I have had someone remove me from mount before by placing their feet into my armpits and pushing out, but not with such a strong upa. My back felt it about an hour after class. Needless to say, I won’t try to get the mount on Charlie until I learn how to defend against that.
“Don’t go to sleep!” is what I heard someone shout.
I had my partner locked tight in a head and arm choke. We were on our knees and I went for a hip throw and he resisted. I realized that I was in the perfect position for a head and arm from where we were and had it almost locked down as we fell onto the mat. When we landed I put my right hand on my head and began to squeeze. I heard his breathing become labored and he had no defense for it, but he wouldn’t tap. I thought maybe I didn’t have it right and slighty repositioned and I heard him begin to gurgle.
No tap. So I let it go.
We both scrambled to our knees and I was able to land a semi- Kesa gatame. He was able to slip out and get to his knees and then I pressed his head down and jumped on his back. Long story short, I ended up sinking in the rear naked choke, with the kind of grip where you know your partner is not getting out of unless you let him go. He would not tap and yet he wasn’t defending properly. This time the gurgling noises turned into a wheezing sound. I thought about letting him go and then he went silent. I immediately let go and then, he jumped to his knees in a ready stance.
I was thinking in my head, “Are you kidding me?” But what I said was, “Are you alright?”
“Yeah.” Then I told him I didn’t know if he was out or not. He then asked me if I wanted to get back in the same position. I declined. I don’t think I have ever run accross this type of grappler before. I don’t know if he refused to tap because I didn’t have proper technique although I knew I had him both times or if he figured that eventually I would grow tired and let go. I felt good so I could have squeezed for a very long time from a grappling standpoint. It was a no-gi class, but he had on worn blue gi-pants, so I know he is not a beginner and knows when he is in trouble. Or it could have been because he had his wife and his small children there. I know the thought crossed my mind that I should not choke him out because he is not protecting himself.

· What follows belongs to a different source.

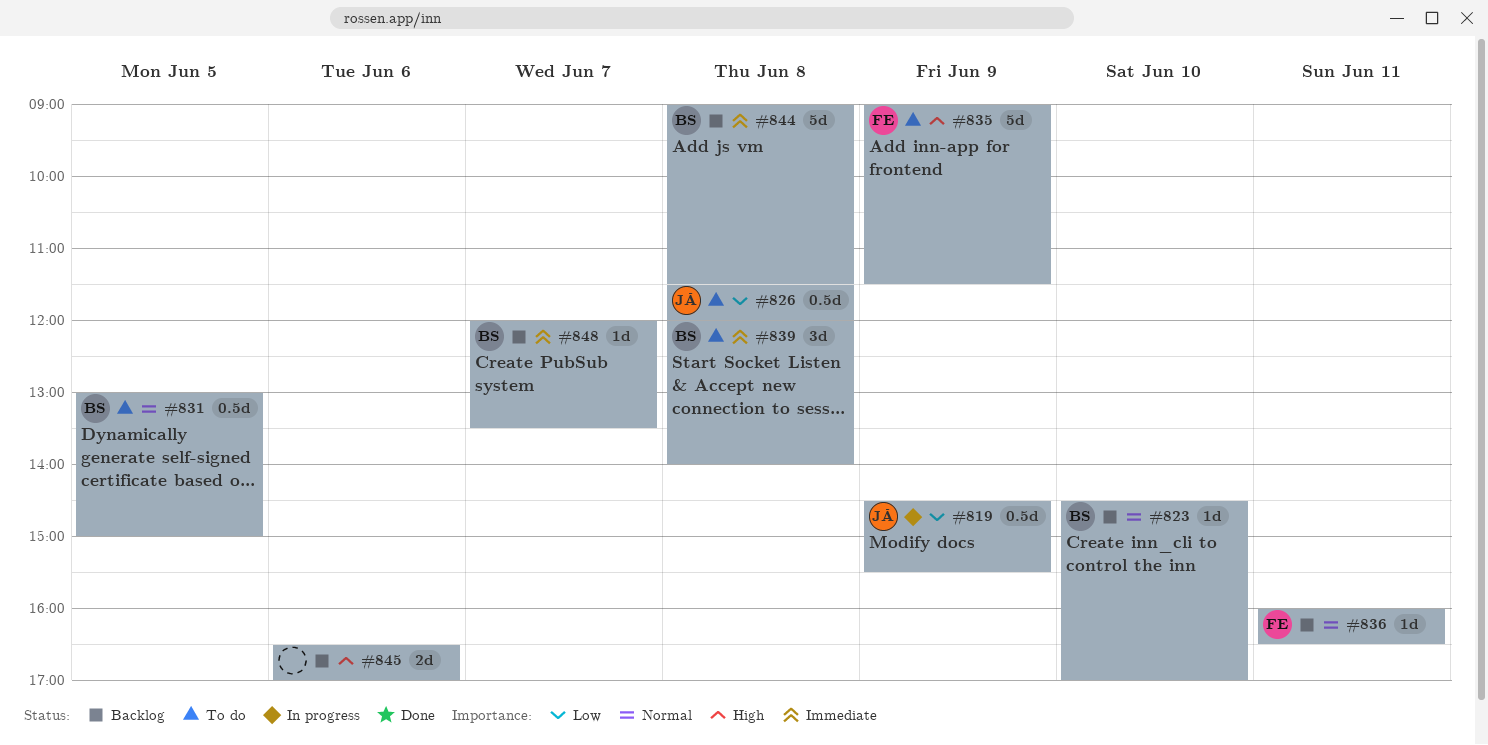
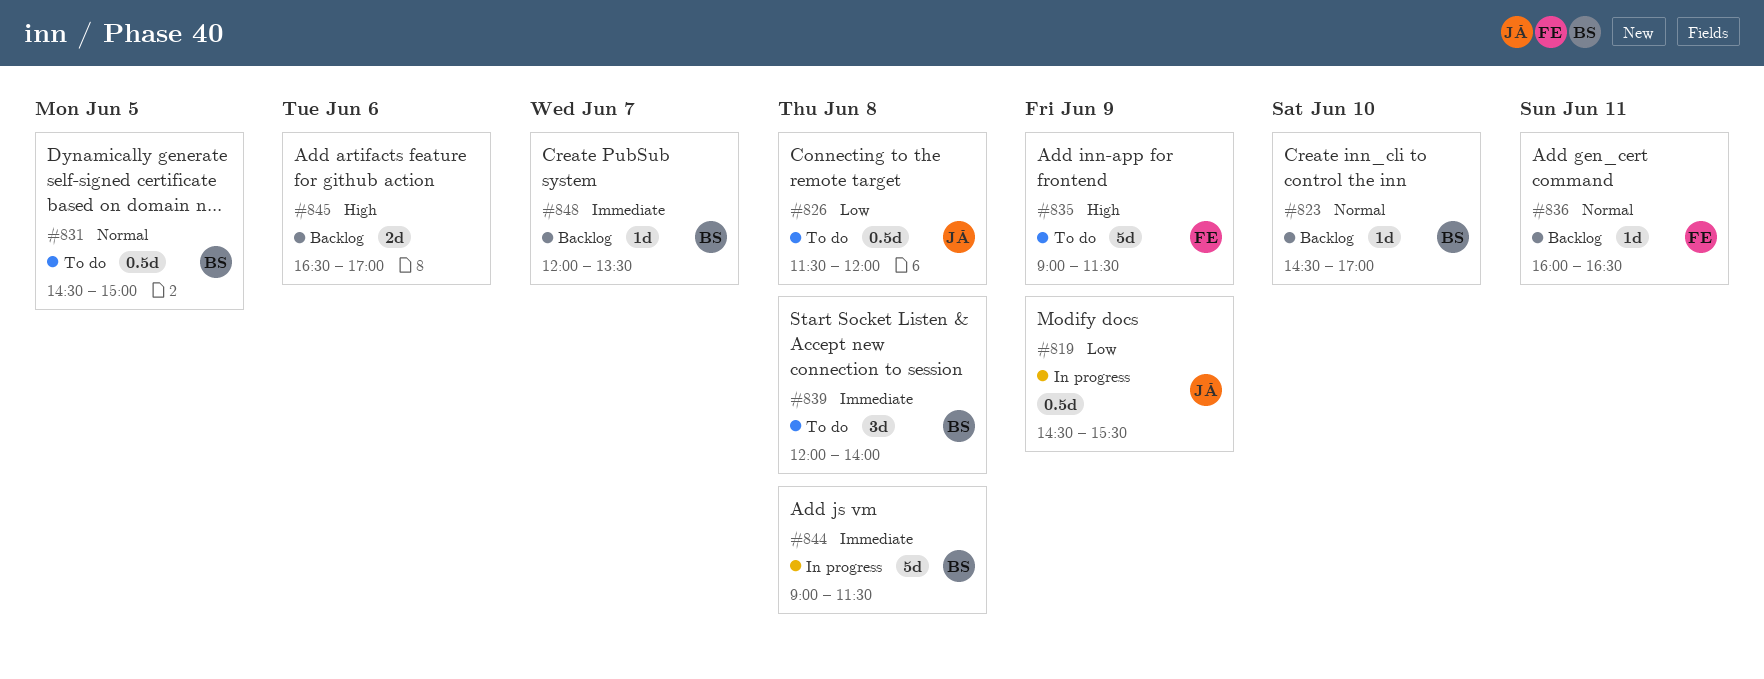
#831, begins: 13:00 -> 14:30
#844, status: Backlog -> In progress

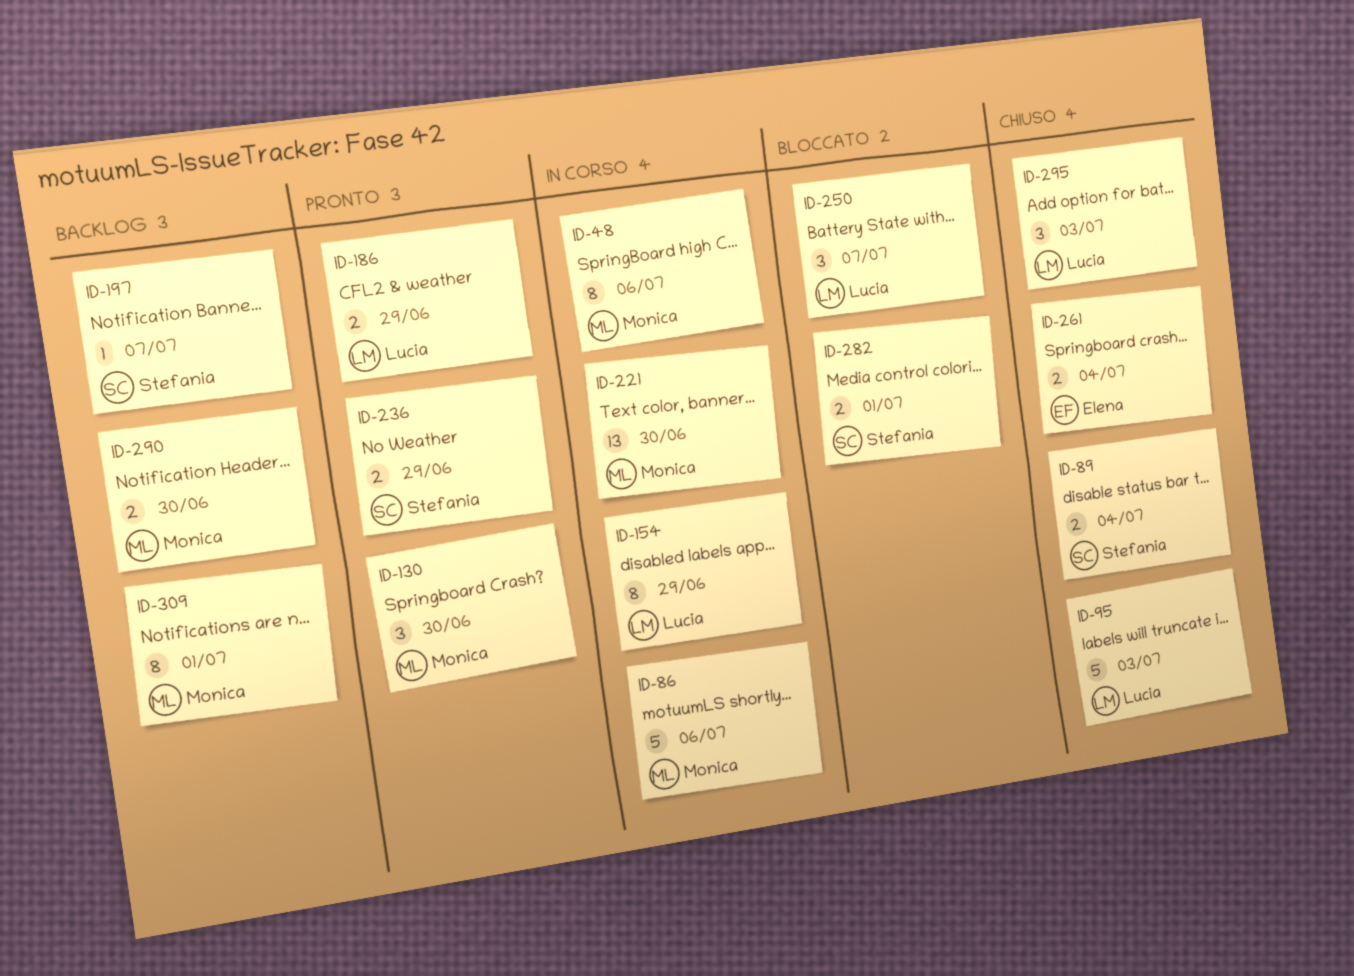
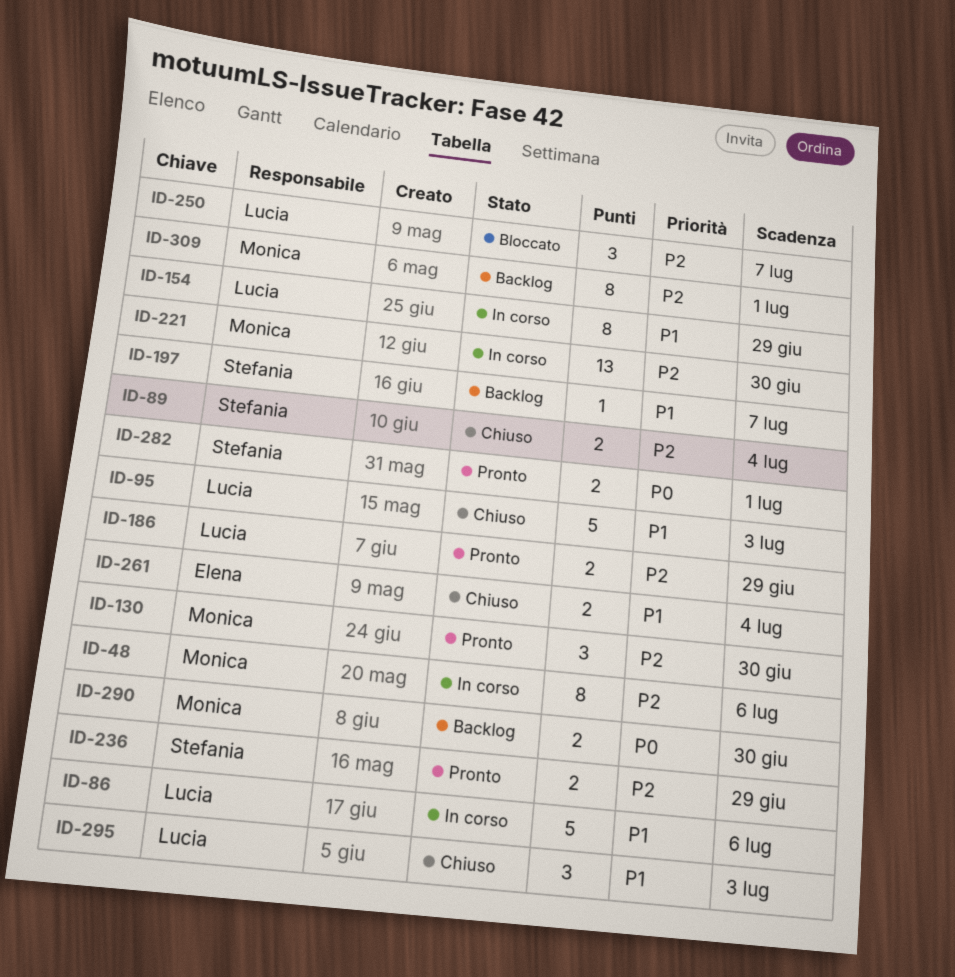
ID-86, owner: Monica -> Lucia
ID-282, status: Bloccato -> Pronto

I also rolled with Carl (formerly Big K/blue belt) and Ryan a purple belt who has been training here for two months. I rolled to stalemates with both guys, although all I did was defend against Ryan. Afterward Ryan asked how long I had been studying BJJ and when I told him he said I was a “good grappler.” I’ll take it!
But anyway, in class we worked on how to fall properly and did a lot of drills requiring mild acrobatics. We also worked on a double leg takedown. Carl and I worked together and on the last two takedowns, I had bad landings. I will probably feel it tomorrow. We also worked on a butterfly guard sweep that led to back control to a number of options including the twister.